> [Exercise goal]: Nothing in the entries may change when you repeat them, and no images may appear.

(Electronics source listings)
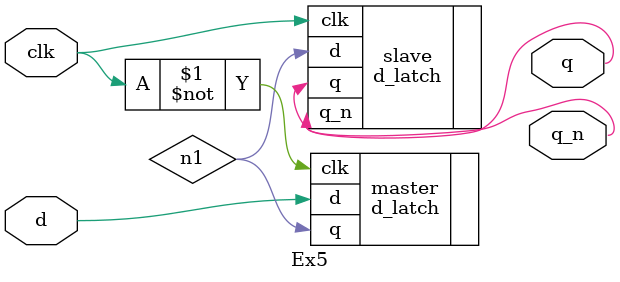
<source format=v>
module Ex5 (
input clk ,
input d,
output q,
output q_n
);
wire n1;

d_latch master (
. clk ( ~ clk ) ,
.d ( d ) ,
.q ( n1 )
);
d_latch slave (
. clk ( clk ) ,
.d ( n1 ) ,
.q ( q ) ,
.q_n ( q_n )
);
endmodule
</source>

> [Output for this exercise]:
<source format=v>
module Ex5 (
input clk ,
input d,
output q,
output q_n
);
wire n1;

d_latch master (
. clk ( ~ clk ) ,
.d ( d ) ,
.q ( n1 )
);
d_latch slave (
. clk ( clk ) ,
.d ( n1 ) ,
.q ( q ) ,
.q_n ( q_n )
);
endmodule
</source>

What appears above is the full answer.